_Daftar Tugas_
[1] Jawablah pertanyaan berikut berdasarkan teks tentang pencemaran limbah minyak.
(a) Siapa Direktur Wahana Lingkungan Hidup Jabar?
(b) Menjadi dua jenis apa pencemaran limbah minyak terbagi?
(c) Apa penyebab pencemaran minyak yang kronis?
[2] Tulis ulang bagian teks tentang pencemaran limbah minyak yang diawali kata-kata "Bagaimana seharusnya masalah" dan diakhiri "dan ceceran BBM.". Gantilah "kronis" dengan "menahun".

Direktur Wahana Lingkungan Hidup Jabar, Dadan Ramdan, melihat adanya keterlambatan
terkait penanganan kasus limbah. Kasus pencemaran ini seperti perkara biasa, nyatanya ini sangat
merugikan dan menyebabkan lingkungan tercemar.
Bagaimana seharusnya masalah itu ditangani dan peran apa yang dapat diambil oleh
mahasiswa Jurusan Teknik Kimia Politeknik Negeri Bandung dalam penanganan masalah
tersebut?

Jawab :

Pencemaran limbah minyak terbagi menjadi dua, yaitu akut dan kronis. Pencemaran akut terjadi
karena jumlah tumpahan minyak dalam jumlah besar, masif, dan mendadak. Misalnya minyak di
laut tumpahan dari tanker, sumur dasar laut, industri oil and gas, atau pipa minyak bawah laut yang
pecah. Sedangkan pencemaran minyak yang kronis, terjadi karena tumpahan dalam jumlah yang
kecil tapi berkelanjutan dalam jangka waktu yang lama. Contohnya, buangan minyak ke muara-
muara sungai, kampung nelayan, dan ceceran BBM.

_Data_
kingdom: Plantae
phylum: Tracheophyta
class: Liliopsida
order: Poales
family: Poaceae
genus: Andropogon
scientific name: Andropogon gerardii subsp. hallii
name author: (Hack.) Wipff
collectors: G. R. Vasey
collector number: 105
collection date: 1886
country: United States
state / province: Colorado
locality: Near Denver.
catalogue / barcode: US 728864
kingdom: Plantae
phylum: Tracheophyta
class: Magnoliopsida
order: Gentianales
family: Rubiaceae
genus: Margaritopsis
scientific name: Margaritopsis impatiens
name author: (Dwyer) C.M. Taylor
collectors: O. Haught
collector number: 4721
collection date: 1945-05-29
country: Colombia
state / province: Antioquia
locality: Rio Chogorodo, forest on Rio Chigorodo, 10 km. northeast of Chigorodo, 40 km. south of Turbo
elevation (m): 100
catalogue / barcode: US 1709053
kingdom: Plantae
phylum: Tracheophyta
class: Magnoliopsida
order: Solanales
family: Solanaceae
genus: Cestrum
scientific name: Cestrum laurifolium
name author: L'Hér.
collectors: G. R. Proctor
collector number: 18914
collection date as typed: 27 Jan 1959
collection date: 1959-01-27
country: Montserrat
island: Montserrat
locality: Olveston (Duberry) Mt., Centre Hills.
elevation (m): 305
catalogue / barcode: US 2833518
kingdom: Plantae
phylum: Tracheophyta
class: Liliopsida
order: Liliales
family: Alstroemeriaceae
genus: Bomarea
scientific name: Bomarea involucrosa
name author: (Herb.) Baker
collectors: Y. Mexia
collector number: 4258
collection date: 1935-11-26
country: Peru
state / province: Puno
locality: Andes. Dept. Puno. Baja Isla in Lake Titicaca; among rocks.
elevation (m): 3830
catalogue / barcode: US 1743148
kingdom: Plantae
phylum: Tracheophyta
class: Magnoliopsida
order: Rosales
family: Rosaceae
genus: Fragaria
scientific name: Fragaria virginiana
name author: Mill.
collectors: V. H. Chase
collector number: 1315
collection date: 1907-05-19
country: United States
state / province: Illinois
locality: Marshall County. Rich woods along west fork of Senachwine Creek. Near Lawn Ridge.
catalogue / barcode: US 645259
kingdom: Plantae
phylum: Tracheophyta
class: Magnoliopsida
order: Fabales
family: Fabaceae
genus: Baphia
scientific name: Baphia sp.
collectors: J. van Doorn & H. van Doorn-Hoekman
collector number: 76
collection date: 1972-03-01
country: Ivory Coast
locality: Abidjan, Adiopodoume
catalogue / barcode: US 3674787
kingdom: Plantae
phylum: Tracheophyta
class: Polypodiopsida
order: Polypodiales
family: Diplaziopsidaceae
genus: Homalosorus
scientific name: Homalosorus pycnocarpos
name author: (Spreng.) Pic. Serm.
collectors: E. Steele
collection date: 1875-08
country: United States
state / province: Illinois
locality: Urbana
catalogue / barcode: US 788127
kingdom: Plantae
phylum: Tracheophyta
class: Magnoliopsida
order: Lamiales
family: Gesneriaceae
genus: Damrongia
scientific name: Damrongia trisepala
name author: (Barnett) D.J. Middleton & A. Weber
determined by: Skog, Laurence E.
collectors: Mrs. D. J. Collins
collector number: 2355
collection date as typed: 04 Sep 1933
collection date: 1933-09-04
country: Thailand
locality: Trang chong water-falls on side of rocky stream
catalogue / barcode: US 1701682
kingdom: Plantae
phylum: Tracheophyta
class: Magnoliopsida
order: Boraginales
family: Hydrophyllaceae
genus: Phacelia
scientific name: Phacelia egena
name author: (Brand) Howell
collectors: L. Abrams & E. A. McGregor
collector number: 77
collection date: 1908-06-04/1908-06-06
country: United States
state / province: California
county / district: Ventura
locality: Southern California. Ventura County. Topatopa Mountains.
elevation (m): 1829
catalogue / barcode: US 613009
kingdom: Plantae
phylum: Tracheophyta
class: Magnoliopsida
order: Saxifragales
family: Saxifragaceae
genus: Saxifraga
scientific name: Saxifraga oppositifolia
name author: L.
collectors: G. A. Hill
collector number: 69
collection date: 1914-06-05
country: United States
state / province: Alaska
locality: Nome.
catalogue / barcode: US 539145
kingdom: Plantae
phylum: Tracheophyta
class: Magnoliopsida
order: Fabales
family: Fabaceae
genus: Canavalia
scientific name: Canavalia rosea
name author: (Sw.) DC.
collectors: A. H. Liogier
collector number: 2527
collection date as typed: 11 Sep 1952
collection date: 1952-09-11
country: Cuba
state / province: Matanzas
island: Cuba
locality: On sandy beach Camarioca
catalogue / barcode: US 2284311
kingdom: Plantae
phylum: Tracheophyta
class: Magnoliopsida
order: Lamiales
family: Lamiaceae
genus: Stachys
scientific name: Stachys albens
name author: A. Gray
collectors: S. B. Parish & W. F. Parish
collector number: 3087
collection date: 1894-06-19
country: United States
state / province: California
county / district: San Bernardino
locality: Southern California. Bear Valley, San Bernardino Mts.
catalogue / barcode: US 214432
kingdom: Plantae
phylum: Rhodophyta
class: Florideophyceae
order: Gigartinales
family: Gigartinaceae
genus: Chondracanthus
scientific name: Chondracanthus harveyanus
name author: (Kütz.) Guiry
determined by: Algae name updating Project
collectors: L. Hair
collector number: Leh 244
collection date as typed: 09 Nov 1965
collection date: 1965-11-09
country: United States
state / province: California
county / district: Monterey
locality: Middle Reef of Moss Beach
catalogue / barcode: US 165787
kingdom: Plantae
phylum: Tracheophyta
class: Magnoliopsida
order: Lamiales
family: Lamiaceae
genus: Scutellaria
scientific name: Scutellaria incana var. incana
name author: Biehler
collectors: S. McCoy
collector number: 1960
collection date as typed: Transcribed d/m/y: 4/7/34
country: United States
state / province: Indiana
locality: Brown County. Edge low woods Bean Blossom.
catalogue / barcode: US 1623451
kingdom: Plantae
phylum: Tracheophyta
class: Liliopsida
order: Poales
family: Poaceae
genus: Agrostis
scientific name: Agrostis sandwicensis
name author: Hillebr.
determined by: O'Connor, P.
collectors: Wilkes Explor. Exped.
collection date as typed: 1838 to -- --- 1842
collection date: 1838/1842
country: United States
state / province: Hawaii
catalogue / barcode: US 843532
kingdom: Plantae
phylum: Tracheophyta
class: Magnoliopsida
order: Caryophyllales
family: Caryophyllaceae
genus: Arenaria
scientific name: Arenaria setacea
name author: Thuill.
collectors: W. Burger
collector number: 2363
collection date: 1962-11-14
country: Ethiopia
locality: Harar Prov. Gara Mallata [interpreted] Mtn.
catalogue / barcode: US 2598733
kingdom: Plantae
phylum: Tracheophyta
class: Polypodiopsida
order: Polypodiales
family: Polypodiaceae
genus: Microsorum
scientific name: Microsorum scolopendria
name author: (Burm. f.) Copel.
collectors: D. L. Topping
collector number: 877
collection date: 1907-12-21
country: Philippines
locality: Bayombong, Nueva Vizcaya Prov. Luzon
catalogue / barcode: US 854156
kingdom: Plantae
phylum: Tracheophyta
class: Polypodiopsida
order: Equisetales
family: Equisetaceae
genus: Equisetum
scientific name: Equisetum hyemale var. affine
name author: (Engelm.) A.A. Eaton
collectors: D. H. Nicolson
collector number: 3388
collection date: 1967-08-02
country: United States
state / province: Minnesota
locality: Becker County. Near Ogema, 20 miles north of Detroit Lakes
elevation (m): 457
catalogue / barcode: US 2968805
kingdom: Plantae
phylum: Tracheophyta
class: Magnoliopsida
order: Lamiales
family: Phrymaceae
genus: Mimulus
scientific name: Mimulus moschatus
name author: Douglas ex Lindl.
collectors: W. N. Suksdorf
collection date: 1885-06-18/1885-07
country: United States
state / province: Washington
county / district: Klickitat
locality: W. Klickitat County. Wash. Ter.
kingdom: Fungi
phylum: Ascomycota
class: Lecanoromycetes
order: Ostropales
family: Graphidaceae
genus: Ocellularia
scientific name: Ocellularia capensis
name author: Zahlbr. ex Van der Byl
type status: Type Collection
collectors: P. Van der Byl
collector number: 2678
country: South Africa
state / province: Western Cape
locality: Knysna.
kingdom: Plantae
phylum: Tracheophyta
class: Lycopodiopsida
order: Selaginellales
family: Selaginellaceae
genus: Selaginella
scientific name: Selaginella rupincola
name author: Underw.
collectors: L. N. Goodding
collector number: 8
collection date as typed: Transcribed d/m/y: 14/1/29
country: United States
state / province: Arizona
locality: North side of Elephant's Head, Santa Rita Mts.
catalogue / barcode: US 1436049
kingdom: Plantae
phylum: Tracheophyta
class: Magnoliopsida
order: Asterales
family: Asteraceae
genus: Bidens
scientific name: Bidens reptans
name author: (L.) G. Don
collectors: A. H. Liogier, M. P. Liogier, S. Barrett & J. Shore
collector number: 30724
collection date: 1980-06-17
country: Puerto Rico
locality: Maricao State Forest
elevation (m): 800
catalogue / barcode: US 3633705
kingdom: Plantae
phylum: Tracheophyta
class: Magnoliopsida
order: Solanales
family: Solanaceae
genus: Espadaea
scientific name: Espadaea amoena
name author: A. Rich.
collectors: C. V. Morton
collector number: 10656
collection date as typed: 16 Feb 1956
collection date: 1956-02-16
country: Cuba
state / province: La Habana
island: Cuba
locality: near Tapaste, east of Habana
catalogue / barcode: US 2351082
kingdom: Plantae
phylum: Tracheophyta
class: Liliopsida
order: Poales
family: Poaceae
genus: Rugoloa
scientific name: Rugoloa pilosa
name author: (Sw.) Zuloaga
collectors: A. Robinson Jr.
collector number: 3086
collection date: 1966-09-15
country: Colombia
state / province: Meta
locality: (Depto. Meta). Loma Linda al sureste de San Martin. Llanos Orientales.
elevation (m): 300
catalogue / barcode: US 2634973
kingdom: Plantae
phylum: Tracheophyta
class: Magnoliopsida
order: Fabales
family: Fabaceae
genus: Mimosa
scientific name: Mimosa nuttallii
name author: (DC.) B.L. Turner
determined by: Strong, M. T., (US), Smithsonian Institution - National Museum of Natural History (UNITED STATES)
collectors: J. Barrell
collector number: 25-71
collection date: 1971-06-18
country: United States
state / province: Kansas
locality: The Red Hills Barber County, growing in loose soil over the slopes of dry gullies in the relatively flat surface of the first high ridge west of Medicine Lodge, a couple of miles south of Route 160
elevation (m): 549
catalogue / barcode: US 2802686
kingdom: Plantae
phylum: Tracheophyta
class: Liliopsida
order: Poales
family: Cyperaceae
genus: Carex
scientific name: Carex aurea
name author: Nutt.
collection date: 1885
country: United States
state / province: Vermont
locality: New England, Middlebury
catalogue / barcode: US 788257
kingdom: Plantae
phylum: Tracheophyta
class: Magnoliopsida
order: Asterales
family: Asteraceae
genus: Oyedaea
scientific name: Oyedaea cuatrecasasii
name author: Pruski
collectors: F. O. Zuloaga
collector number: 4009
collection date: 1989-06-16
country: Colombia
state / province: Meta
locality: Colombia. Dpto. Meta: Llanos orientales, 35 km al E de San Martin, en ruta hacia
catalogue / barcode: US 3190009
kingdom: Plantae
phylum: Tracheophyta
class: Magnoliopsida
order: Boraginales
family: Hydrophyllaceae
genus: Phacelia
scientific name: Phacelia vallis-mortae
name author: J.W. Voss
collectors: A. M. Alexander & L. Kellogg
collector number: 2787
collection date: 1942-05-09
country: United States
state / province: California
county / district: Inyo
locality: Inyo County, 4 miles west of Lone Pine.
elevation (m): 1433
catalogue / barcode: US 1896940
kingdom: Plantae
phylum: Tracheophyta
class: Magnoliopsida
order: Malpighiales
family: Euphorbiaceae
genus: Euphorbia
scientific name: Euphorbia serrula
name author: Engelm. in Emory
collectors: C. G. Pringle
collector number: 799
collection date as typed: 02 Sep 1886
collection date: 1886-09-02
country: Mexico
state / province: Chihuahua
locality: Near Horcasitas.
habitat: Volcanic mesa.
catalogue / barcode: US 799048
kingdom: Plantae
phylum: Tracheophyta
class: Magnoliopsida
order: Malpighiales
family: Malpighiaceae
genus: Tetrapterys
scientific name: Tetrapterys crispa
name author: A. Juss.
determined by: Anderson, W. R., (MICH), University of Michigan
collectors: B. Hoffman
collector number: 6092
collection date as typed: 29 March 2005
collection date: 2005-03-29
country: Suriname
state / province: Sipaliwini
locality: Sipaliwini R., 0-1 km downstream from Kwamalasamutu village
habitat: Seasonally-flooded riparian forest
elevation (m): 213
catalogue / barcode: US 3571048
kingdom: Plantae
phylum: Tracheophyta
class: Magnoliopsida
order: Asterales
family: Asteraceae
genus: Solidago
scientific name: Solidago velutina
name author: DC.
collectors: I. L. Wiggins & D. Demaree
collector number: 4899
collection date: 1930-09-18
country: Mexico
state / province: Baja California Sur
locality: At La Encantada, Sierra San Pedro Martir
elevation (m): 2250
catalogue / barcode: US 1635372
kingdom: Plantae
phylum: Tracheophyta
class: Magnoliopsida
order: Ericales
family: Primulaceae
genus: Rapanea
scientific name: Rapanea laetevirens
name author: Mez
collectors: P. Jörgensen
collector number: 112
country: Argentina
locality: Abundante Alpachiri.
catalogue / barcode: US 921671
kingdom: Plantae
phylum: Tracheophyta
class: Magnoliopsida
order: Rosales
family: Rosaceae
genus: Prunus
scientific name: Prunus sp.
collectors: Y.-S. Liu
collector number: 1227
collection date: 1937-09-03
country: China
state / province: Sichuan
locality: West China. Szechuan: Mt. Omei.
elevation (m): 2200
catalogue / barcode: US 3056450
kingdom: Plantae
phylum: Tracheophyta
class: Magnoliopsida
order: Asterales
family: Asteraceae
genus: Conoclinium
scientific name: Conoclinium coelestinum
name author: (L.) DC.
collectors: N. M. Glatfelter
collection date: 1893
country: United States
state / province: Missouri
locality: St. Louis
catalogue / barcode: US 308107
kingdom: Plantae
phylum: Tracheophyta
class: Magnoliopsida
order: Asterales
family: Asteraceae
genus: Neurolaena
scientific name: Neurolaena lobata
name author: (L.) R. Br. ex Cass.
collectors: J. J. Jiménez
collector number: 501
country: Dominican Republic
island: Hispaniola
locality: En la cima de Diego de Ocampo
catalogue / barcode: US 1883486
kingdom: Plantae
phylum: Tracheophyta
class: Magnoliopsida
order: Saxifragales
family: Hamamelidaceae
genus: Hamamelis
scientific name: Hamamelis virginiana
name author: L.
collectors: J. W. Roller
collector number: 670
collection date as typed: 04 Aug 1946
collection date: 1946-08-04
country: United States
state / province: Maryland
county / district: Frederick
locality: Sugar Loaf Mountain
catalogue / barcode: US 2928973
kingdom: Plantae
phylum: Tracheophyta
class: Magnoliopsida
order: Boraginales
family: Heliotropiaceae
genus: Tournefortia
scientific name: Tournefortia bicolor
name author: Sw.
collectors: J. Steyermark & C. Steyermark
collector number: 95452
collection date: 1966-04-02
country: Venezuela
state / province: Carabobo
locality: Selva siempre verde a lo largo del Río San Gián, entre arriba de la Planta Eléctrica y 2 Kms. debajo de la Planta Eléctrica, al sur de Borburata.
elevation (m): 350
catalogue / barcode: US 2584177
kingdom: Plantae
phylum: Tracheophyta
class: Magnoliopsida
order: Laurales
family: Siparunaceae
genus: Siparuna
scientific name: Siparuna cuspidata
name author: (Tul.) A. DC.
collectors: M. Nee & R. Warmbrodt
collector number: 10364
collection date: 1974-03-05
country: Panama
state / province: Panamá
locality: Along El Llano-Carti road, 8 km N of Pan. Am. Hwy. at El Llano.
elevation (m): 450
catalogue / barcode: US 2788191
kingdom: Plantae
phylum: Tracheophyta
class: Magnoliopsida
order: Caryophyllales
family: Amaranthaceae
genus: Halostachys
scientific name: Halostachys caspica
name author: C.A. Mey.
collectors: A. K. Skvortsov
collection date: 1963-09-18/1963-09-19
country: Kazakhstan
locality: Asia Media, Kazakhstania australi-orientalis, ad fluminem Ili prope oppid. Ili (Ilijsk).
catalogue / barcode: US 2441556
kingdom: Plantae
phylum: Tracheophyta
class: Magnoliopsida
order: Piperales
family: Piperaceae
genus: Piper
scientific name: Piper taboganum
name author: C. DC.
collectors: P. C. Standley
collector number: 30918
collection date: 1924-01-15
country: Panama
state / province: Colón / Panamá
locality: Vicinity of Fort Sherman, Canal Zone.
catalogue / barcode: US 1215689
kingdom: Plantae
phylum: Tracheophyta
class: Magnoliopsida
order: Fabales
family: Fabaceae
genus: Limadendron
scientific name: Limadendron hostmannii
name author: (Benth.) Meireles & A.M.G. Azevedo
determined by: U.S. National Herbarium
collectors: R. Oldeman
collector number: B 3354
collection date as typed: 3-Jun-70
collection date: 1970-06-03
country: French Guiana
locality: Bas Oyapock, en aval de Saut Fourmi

_Kumpulan Jawaban_
[1]
(a) Dadan Ramdan.
(b) Akut dan kronis.
(c) Tumpahan minyak dalam jumlah kecil tetapi berkelanjutan dalam jangka waktu yang lama.

[2]
Bagaimana seharusnya masalah itu ditangani dan peran apa yang dapat diambil oleh
mahasiswa Jurusan Teknik Kimia Politeknik Negeri Bandung dalam penanganan masalah
tersebut?

Jawab :

Pencemaran limbah minyak terbagi menjadi dua, yaitu akut dan menahun. Pencemaran akut terjadi
karena jumlah tumpahan minyak dalam jumlah besar, masif, dan mendadak. Misalnya minyak di
laut tumpahan dari tanker, sumur dasar laut, industri oil and gas, atau pipa minyak bawah laut yang
pecah. Sedangkan pencemaran minyak yang menahun, terjadi karena tumpahan dalam jumlah yang
kecil tapi berkelanjutan dalam jangka waktu yang lama. Contohnya, buangan minyak ke muara-
muara sungai, kampung nelayan, dan ceceran BBM.